→ **Document segment**
-- START --
Crital section access Using locks

private Lock lock;
...
while(true){
    <Non-critical section>
    lock.lock();
    <critical section>
    lock.unlock();

}

Good practice to put critical section in a try-block. (lock always gets released).

Properties of Lock:

  • Mutual Exclusion: two threads won’t be in CS at the same time.
  • Deadlock-Free
    • If some thread calls lock() and never returns, then (it means) other threads must complete lock() and unlock() calls infinitely often.
    • System as a whole makes progress,even if individuals starve.
  • Lockout Free (Starvation-Free)
    • If some thread calls lock(), it will eventually return.
    • Individual threads make progress.

Deadlock-free IS NOT Lockout Free.

  • Deadlock-free: if you are blocked and can’t acquire the lock,it means at least someone else is making progress.
  • Lockout free : if you want a lock, you will eventually get it.

Doorway and Waiting Sections:
In the case of filter algo. the doorway section is setting the level[A] and victim[j]. And the waiting section is the loop.

“Fairness”:
A lock is first-come-fist-served if, whenever, thread A finishes its doorway before thread B starts its doorway, then A cannot be overtaken by B

Lock Implementations - 2 Threads

Assumption of Thread id

class ... implements Lock{
    ...
    public void lock(){
        // Thread ID is 1 or 0.
-- END --
→ **What to work on**
Shorten the paragraph in the lock notes that begins "In the case of filter algo." while keeping its main facts.

Dataset excerpt:
-- START --
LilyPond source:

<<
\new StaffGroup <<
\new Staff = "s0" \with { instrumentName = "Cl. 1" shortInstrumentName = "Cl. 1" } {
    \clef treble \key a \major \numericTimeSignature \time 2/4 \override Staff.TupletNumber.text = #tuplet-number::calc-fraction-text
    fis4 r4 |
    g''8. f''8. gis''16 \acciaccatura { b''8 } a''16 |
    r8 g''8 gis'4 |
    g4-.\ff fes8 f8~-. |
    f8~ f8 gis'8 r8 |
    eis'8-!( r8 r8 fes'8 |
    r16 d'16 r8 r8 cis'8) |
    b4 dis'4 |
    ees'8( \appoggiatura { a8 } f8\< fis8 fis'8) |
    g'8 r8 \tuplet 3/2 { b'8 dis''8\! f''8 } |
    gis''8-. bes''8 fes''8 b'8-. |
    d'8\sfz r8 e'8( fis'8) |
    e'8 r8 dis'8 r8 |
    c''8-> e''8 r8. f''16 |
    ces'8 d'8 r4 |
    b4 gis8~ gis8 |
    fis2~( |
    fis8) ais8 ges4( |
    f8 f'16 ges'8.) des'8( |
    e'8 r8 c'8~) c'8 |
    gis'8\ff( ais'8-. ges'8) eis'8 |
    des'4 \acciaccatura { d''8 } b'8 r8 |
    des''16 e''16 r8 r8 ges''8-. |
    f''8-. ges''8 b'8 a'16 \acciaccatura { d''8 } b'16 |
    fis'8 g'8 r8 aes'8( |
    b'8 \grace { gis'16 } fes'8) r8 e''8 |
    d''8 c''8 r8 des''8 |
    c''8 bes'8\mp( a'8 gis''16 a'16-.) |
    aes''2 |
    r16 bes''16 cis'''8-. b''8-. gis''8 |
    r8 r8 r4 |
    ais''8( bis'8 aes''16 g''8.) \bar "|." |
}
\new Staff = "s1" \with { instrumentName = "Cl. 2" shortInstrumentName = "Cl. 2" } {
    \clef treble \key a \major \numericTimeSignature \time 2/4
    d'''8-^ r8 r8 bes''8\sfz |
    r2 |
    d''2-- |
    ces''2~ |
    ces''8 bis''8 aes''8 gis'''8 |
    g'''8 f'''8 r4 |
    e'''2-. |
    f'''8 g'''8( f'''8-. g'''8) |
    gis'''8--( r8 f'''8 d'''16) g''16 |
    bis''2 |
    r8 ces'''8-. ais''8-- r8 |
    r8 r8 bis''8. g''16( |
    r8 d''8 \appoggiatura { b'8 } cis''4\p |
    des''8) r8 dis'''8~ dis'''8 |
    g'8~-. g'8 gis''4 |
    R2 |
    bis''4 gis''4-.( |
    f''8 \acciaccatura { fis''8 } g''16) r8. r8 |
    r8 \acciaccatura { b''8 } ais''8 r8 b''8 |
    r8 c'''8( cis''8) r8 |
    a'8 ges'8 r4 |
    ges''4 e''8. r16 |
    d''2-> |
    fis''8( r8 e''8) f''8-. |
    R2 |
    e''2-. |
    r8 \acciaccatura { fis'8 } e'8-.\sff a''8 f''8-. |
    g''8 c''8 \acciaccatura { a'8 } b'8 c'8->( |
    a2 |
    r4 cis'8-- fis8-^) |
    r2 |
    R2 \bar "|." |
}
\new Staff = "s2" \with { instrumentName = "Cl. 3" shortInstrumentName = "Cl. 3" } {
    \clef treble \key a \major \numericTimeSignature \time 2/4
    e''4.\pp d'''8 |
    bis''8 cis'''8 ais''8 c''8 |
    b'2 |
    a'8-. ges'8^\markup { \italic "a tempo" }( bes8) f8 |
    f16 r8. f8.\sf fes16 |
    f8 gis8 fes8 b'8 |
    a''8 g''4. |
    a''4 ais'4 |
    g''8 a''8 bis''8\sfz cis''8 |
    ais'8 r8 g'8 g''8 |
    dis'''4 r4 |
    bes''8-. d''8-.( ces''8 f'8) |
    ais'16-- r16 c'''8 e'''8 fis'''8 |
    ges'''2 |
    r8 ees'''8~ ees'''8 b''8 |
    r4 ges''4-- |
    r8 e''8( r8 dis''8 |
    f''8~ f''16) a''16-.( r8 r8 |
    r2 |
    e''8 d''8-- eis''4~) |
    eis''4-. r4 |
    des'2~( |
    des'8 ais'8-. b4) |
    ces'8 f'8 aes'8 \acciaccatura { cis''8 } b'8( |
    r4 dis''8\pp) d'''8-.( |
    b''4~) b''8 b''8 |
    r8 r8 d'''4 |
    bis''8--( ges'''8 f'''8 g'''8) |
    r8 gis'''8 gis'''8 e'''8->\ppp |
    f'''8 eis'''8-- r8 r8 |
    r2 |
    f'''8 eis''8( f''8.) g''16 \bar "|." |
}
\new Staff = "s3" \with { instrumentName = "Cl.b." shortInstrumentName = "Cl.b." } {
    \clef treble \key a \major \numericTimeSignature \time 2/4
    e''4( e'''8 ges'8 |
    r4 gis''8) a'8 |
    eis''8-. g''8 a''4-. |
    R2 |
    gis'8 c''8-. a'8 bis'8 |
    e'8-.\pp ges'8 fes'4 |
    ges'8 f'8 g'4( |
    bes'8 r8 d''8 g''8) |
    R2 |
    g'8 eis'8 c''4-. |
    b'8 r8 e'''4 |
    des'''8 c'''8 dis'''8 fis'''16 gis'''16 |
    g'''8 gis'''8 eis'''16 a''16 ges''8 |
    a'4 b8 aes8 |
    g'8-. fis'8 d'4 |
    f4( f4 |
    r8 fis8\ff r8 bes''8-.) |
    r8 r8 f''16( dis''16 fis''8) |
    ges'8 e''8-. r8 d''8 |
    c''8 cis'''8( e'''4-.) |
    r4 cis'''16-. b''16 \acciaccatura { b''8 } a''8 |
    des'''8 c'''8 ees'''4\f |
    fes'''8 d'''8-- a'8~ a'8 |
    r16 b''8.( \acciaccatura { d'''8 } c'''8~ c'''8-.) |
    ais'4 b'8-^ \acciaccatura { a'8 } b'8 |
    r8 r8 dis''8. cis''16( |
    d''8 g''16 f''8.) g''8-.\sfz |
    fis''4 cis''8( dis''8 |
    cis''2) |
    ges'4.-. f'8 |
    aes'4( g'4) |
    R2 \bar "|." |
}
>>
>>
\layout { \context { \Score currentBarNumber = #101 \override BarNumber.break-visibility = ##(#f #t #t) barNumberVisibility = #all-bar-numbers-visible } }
-- END --
→ **Correct response**
In the filter algorithm, the doorway section sets level[A] and victim[j], and the loop is the waiting section.